Es la hora de volver a la Historia. ¡Es la hora de la patria!

En estos tiempos de vertiginosa secuencia de hechos que transforman el vivir de los pueblos para bien o para mal, el estudio de una ciencia como la Historia parece que, para algunas personas, no tiene sentido. ¡Es que soy moderna y no me interesa el pasado! ¡Es que tiene muchas fechas y muchos nombres! Quizá nos hace falta reflexionar sobre su objetivo primero y trascendental: involucrar a los seres humanos con el irrenunciable compromiso de transformar su sociedad buscando el bien común.  Eso nos explica la historia; cuando es escrita y leída con juicio crítico podemos interiorizar sus enseñanzas, fortalecer nuestra conciencia social y comprender que el hoy es la herencia del ayer; que, por tanto, el presente es el tiempo que nos toca, irrenunciablemente, analizar y comprender en la real dimensión de sus problemas, para intervenir, promover y actuar en la búsqueda de las transformaciones necesarias de las situaciones que nos agobian.
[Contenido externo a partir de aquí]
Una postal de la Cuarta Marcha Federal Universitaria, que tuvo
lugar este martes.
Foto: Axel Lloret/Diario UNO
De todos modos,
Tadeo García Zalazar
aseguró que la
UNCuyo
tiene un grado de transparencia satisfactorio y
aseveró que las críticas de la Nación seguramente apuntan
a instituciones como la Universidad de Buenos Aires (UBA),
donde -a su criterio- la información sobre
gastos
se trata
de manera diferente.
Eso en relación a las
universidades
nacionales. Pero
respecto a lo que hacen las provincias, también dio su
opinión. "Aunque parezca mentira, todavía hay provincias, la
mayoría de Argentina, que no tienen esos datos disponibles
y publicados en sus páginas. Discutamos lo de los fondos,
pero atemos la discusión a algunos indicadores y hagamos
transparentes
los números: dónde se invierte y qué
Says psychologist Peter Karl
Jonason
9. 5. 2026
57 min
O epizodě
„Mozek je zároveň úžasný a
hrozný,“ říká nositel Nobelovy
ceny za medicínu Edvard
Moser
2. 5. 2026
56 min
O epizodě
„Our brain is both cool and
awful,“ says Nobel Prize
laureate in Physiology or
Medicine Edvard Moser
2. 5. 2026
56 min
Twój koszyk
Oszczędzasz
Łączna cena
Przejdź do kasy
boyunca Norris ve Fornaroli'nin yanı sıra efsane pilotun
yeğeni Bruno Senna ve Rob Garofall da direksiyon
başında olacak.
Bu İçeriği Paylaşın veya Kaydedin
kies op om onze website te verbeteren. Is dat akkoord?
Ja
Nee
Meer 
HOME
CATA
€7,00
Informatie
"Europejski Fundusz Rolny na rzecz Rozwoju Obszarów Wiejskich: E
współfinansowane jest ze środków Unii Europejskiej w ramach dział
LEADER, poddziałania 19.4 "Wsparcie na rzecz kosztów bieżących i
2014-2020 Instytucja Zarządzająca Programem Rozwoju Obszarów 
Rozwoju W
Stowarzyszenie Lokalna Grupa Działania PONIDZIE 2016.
No fue eso lo que hicieron Eugenio Espejo, Vicente Rocafuerte, Eloy Alfaro, Tránsito Amaguaña, entre otros; fueron aquellos que, desde diferentes trincheras, buscaron urgentes soluciones a los problemas de su tiempo. Por eso ellos son los grandes ejemplos de la Historia del Ecuador, porque, en su época, cumplieron con su objetivo fundamental.

¿En el Ecuador de hoy vivimos una situación de bienestar generalizado? No. Cada día los ecuatorianos vamos del sobresalto a la angustia permanente, por la violencia, el narcotráfico, la corrupción, los desvergonzados saqueos de los fondos públicos por funcionarios del gobierno, etc. Y si, son algunas las voces que se pronuncian, frontalmente, contra esta situación, como lo hace diario EXPRESO; nos faltan más voces. Así, las de instituciones de profesionales, empleados y trabajadores; academias como la Academia Nacional de Historia del Ecuador, sus capítulos provinciales como el de Guayaquil; ciudad tan gravemente agredida por muertes y extorsiones que están arruinando la vida de centenares de familias; asociaciones y gremios de trabajadores. Es la hora de volver a la Historia. ¡Es la hora de la patria!